Culturing human limbal stromal stem cells and determining their doubling time and cell proliferation under in-vitro condition

R Reshma

RV College of Engineering, Mysuru Road, Bengaluru, Karnataka 560059

Dr. Vivek Singh

LV Prasad Eye Institute, Banjara Hills, Hyderbad, Telangana 500034

Abstract

Eye is the most developed sensory organ which provides us a binocular vision. The light rays entering both the eyes are converted to neuro-electrical impulses by retina, and carried to the brain by optic nerve to form a single three-dimensional image. The retina receives the light that the cornea focuses through the eye’s lens. Hence, cornea is imperative for a clear vision, its transparency and shape provides a better and sharp vision. Transparency of the cornea is a vital importance and it is maintained by the regular arrangement of the collagen. The cornea is made up of three layers, the outermost epithelial layer, the middle stromal layer and the innermost endothelial layer. The corneal epithelial and the corneal stromal layers are separated by a thin layer called bowman’s layer, whereas the corneal stromal and corneal endothelial layers are separated by descemet’s layer. Corneal diseases like scarring, ulceration, keratoconus, fuch’s endothelial dystrophy, and corneal injuries, can damage the corneal transparency leading to a blurred vision or complete loss in vision.
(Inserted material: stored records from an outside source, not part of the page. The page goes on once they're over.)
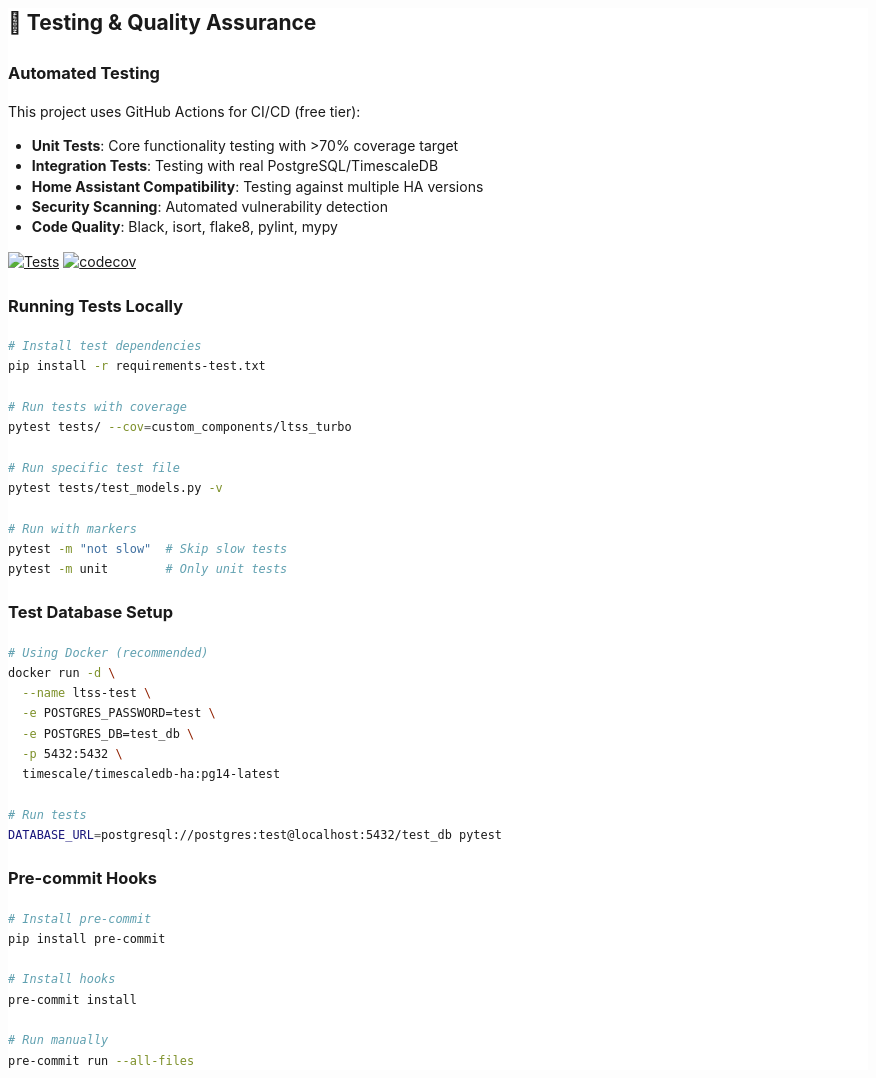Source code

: ## 🧪 Testing & Quality Assurance

### Automated Testing

This project uses GitHub Actions for CI/CD (free tier):

- **Unit Tests**: Core functionality testing with >70% coverage target
- **Integration Tests**: Testing with real PostgreSQL/TimescaleDB
- **Home Assistant Compatibility**: Testing against multiple HA versions
- **Security Scanning**: Automated vulnerability detection
- **Code Quality**: Black, isort, flake8, pylint, mypy

[![Tests](https://github.com/velaar/ltss-turbo/actions/workflows/ci.yml/badge.svg)](https://github.com/velaar/ltss-turbo/actions)
[![codecov](https://codecov.io/gh/velaar/ltss-turbo/branch/main/graph/badge.svg)](https://codecov.io/gh/velaar/ltss-turbo)

### Running Tests Locally

```bash
# Install test dependencies
pip install -r requirements-test.txt

# Run tests with coverage
pytest tests/ --cov=custom_components/ltss_turbo

# Run specific test file
pytest tests/test_models.py -v

# Run with markers
pytest -m "not slow"  # Skip slow tests
pytest -m unit        # Only unit tests
```

### Test Database Setup

```bash
# Using Docker (recommended)
docker run -d \
  --name ltss-test \
  -e POSTGRES_PASSWORD=test \
  -e POSTGRES_DB=test_db \
  -p 5432:5432 \
  timescale/timescaledb-ha:pg14-latest

# Run tests
DATABASE_URL=postgresql://postgres:test@localhost:5432/test_db pytest
```

### Pre-commit Hooks

```bash
# Install pre-commit
pip install pre-commit

# Install hooks
pre-commit install

# Run manually
pre-commit run --all-files
```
Epithelial and stromal injuries can be cured by the eye itself by regenerating new cells or by the process of corneal wound healing. The limbus present between the cornea and conjunctiva consists of highly proliferative limbal stem cells (LSCs), which regenerates the epithelium and stroma. LSCs differentiate into two different types of stem cells that are, limbal epithelial stem cells (LESCs) and limbal stromal stem cells (LSSCs). LESCs regenerates corneal epithelial cells, whereas LSSCs differentiate into keratocytes, which participate in wound healing. These stem cells are cultured in-vitro and transplanted to the patient to cure or reduce corneal damages. Stroma covers almost 90% of the corneal thickness, Hence, study of corneal stroma is necessary in order to understand the functioning of cornea more clearly. In this experiment LSCs are cultured in-vitro in 2% (serum) DMEM-F12 complete media to obtain limbal stromal stem cells. The doubling time and cell proliferation of human LSSCs under in-vitro condition are determined by counting the cells using hemocytometer using the dye exclusion method (by using the reagent trypan blue), and MTT assay. The study is done on sub-cultured LSSCs under two different conditions, i.e in 2% and 0% (serum-free) DMEM-F12 complete media.